Here the job is to restate every entry word for word.

Collected data entries:
>>
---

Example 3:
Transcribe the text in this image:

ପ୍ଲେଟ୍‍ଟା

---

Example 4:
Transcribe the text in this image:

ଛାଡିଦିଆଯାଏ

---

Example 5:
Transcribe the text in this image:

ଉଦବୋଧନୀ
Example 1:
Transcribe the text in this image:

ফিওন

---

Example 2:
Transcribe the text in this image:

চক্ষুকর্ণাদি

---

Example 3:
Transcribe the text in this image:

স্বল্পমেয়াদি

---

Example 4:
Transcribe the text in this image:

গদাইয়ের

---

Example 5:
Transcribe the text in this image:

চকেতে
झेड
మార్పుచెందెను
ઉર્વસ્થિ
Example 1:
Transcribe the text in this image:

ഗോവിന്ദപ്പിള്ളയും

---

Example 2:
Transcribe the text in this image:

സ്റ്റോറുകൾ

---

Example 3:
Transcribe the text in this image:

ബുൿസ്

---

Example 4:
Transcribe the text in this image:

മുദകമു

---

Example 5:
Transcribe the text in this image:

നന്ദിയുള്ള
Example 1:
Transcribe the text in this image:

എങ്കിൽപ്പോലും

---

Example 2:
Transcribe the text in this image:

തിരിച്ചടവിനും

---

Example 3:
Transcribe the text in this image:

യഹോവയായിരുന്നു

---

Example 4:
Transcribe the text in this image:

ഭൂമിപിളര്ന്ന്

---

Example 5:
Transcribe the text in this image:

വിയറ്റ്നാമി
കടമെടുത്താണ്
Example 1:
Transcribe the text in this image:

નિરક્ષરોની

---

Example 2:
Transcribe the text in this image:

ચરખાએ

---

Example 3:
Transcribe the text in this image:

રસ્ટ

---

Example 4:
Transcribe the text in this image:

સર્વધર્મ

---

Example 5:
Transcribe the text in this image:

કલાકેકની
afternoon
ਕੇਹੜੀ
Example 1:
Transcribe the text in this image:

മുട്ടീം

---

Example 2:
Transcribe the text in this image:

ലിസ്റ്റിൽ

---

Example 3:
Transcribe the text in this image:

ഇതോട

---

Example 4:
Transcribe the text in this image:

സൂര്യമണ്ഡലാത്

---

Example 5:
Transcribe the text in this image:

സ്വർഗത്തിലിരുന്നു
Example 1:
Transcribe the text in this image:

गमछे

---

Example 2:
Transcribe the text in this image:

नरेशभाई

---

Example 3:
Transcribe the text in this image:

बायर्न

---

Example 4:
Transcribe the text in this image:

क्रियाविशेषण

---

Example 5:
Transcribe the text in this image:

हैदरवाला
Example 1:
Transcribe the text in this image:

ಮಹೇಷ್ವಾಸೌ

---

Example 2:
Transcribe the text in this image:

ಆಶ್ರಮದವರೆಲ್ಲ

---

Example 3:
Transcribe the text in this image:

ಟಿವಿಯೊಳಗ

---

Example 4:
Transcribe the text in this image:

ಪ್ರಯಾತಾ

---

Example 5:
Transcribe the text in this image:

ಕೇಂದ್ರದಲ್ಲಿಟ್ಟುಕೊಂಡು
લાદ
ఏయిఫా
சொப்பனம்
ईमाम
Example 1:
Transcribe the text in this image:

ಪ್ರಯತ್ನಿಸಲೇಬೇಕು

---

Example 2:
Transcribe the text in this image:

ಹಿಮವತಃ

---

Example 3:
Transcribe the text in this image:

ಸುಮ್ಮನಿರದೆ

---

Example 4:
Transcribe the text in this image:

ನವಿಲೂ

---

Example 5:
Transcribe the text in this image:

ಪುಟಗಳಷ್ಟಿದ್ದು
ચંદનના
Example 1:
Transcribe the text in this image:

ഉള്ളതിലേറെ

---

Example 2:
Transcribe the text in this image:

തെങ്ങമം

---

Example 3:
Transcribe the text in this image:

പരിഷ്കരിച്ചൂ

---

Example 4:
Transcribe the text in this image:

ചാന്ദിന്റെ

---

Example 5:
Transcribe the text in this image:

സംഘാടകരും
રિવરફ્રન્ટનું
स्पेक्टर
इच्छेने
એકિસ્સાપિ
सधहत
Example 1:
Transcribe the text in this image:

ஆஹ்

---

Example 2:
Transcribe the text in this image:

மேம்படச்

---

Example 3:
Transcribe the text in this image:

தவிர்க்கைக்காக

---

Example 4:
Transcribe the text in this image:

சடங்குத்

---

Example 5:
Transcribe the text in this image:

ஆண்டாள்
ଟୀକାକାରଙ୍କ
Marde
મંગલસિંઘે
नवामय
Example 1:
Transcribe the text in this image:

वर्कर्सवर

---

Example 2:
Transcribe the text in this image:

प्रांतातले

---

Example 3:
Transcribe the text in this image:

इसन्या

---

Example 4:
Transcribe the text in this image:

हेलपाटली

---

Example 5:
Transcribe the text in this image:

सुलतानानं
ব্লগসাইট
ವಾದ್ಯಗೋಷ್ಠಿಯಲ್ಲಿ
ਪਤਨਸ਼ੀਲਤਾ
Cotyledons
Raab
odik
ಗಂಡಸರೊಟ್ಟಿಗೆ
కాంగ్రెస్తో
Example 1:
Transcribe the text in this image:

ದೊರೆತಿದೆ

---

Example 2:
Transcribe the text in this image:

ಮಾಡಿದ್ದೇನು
<<
- **RESPONSE AREA**:
---

Example 3:
Transcribe the text in this image:

ପ୍ଲେଟ୍‍ଟା

---

Example 4:
Transcribe the text in this image:

ଛାଡିଦିଆଯାଏ

---

Example 5:
Transcribe the text in this image:

ଉଦବୋଧନୀ
Example 1:
Transcribe the text in this image:

ফিওন

---

Example 2:
Transcribe the text in this image:

চক্ষুকর্ণাদি

---

Example 3:
Transcribe the text in this image:

স্বল্পমেয়াদি

---

Example 4:
Transcribe the text in this image:

গদাইয়ের

---

Example 5:
Transcribe the text in this image:

চকেতে
झेड
మార్పుచెందెను
ઉર્વસ્થિ
Example 1:
Transcribe the text in this image:

ഗോവിന്ദപ്പിള്ളയും

---

Example 2:
Transcribe the text in this image:

സ്റ്റോറുകൾ

---

Example 3:
Transcribe the text in this image:

ബുൿസ്

---

Example 4:
Transcribe the text in this image:

മുദകമു

---

Example 5:
Transcribe the text in this image:

നന്ദിയുള്ള
Example 1:
Transcribe the text in this image:

എങ്കിൽപ്പോലും

---

Example 2:
Transcribe the text in this image:

തിരിച്ചടവിനും

---

Example 3:
Transcribe the text in this image:

യഹോവയായിരുന്നു

---

Example 4:
Transcribe the text in this image:

ഭൂമിപിളര്ന്ന്

---

Example 5:
Transcribe the text in this image:

വിയറ്റ്നാമി
കടമെടുത്താണ്
Example 1:
Transcribe the text in this image:

નિરક્ષરોની

---

Example 2:
Transcribe the text in this image:

ચરખાએ

---

Example 3:
Transcribe the text in this image:

રસ્ટ

---

Example 4:
Transcribe the text in this image:

સર્વધર્મ

---

Example 5:
Transcribe the text in this image:

કલાકેકની
afternoon
ਕੇਹੜੀ
Example 1:
Transcribe the text in this image:

മുട്ടീം

---

Example 2:
Transcribe the text in this image:

ലിസ്റ്റിൽ

---

Example 3:
Transcribe the text in this image:

ഇതോട

---

Example 4:
Transcribe the text in this image:

സൂര്യമണ്ഡലാത്

---

Example 5:
Transcribe the text in this image:

സ്വർഗത്തിലിരുന്നു
Example 1:
Transcribe the text in this image:

गमछे

---

Example 2:
Transcribe the text in this image:

नरेशभाई

---

Example 3:
Transcribe the text in this image:

बायर्न

---

Example 4:
Transcribe the text in this image:

क्रियाविशेषण

---

Example 5:
Transcribe the text in this image:

हैदरवाला
Example 1:
Transcribe the text in this image:

ಮಹೇಷ್ವಾಸೌ

---

Example 2:
Transcribe the text in this image:

ಆಶ್ರಮದವರೆಲ್ಲ

---

Example 3:
Transcribe the text in this image:

ಟಿವಿಯೊಳಗ

---

Example 4:
Transcribe the text in this image:

ಪ್ರಯಾತಾ

---

Example 5:
Transcribe the text in this image:

ಕೇಂದ್ರದಲ್ಲಿಟ್ಟುಕೊಂಡು
લાદ
ఏయిఫా
சொப்பனம்
ईमाम
Example 1:
Transcribe the text in this image:

ಪ್ರಯತ್ನಿಸಲೇಬೇಕು

---

Example 2:
Transcribe the text in this image:

ಹಿಮವತಃ

---

Example 3:
Transcribe the text in this image:

ಸುಮ್ಮನಿರದೆ

---

Example 4:
Transcribe the text in this image:

ನವಿಲೂ

---

Example 5:
Transcribe the text in this image:

ಪುಟಗಳಷ್ಟಿದ್ದು
ચંદનના
Example 1:
Transcribe the text in this image:

ഉള്ളതിലേറെ

---

Example 2:
Transcribe the text in this image:

തെങ്ങമം

---

Example 3:
Transcribe the text in this image:

പരിഷ്കരിച്ചൂ

---

Example 4:
Transcribe the text in this image:

ചാന്ദിന്റെ

---

Example 5:
Transcribe the text in this image:

സംഘാടകരും
રિવરફ્રન્ટનું
स्पेक्टर
इच्छेने
એકિસ્સાપિ
सधहत
Example 1:
Transcribe the text in this image:

ஆஹ்

---

Example 2:
Transcribe the text in this image:

மேம்படச்

---

Example 3:
Transcribe the text in this image:

தவிர்க்கைக்காக

---

Example 4:
Transcribe the text in this image:

சடங்குத்

---

Example 5:
Transcribe the text in this image:

ஆண்டாள்
ଟୀକାକାରଙ୍କ
Marde
મંગલસિંઘે
नवामय
Example 1:
Transcribe the text in this image:

वर्कर्सवर

---

Example 2:
Transcribe the text in this image:

प्रांतातले

---

Example 3:
Transcribe the text in this image:

इसन्या

---

Example 4:
Transcribe the text in this image:

हेलपाटली

---

Example 5:
Transcribe the text in this image:

सुलतानानं
ব্লগসাইট
ವಾದ್ಯಗೋಷ್ಠಿಯಲ್ಲಿ
ਪਤਨਸ਼ੀਲਤਾ
Cotyledons
Raab
odik
ಗಂಡಸರೊಟ್ಟಿಗೆ
కాంగ్రెస్తో
Example 1:
Transcribe the text in this image:

ದೊರೆತಿದೆ

---

Example 2:
Transcribe the text in this image:

ಮಾಡಿದ್ದೇನು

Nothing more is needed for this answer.